La conclusión evidente a que nos conduce esta concatenación de hechos es que Ortega vive en un mundo aparte. Nicaragua y los nicaragüenses vamos por un lado y Ortega va por el otro. Nicaragua cambió y Ortega quedó como estatua de sal, señalando hacia el pasado.
Finalmente, una reflexión sobre el futuro. Un celebrado militar prusiano, teórico de la guerra, acuñó la frase de que la guerra es la continuación de la política por otros medios. Para Ortega es al revés, la política es la continuación de la guerra por otros medios. Y su estrategia es de guerra. Para él solo existen enemigos, aliados y sometidos. Por eso habla de conspiraciones y delincuentes.

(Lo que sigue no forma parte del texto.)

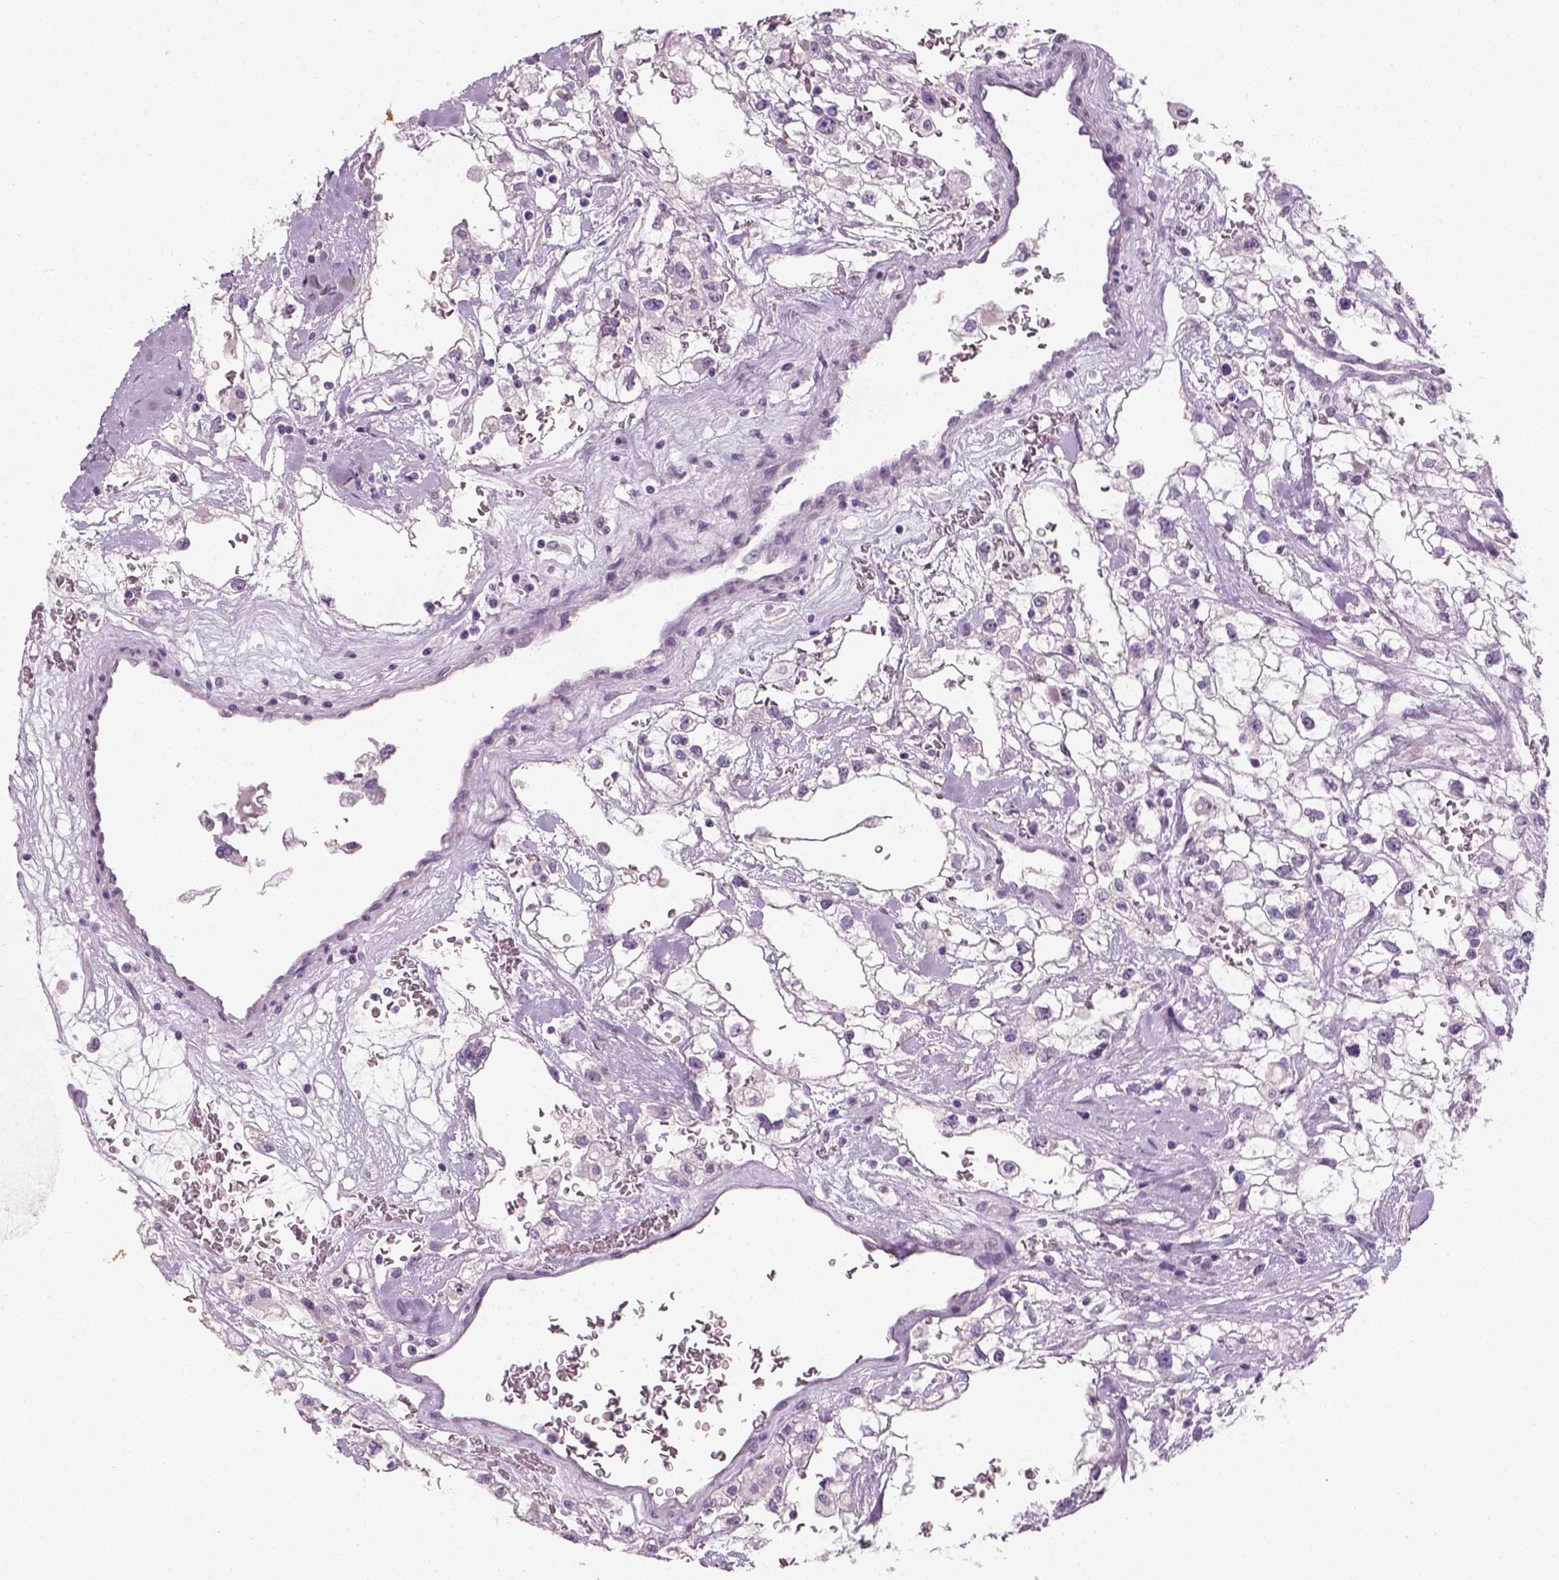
{"staining": {"intensity": "negative", "quantity": "none", "location": "none"}, "tissue": "renal cancer", "cell_type": "Tumor cells", "image_type": "cancer", "snomed": [{"axis": "morphology", "description": "Adenocarcinoma, NOS"}, {"axis": "topography", "description": "Kidney"}], "caption": "Tumor cells show no significant staining in renal adenocarcinoma.", "gene": "TH", "patient": {"sex": "male", "age": 59}}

Desde su perspectiva, el diálogo es una estratagema de guerra y no un mecanismo democrático.
Es lo mismo que ha hecho Maduro en Venezuela: Utilizar una y otra vez la estratagema del diálogo como recurso para mantenerse en el poder. Y le ha servido. Allí está. Instalado a pesar de la crisis. Centenares de muertos, exiliados y presos. La oposición dividida. Y listo para recetarse otro período.
Y no olvidemos que Ortega acompañó con amenazas, su apelación al diálogo. Así que debemos esperar manotazos abiertos o encubiertos.
El problema es que dejó de ser la crisis del INSS para transformarse en crisis del modelo económico, crisis del régimen dictatorial y crisis del modelo de control social, simultáneamente.
¿Qué hacer? Por hoy, vamos a la marcha. Mañana seguimos.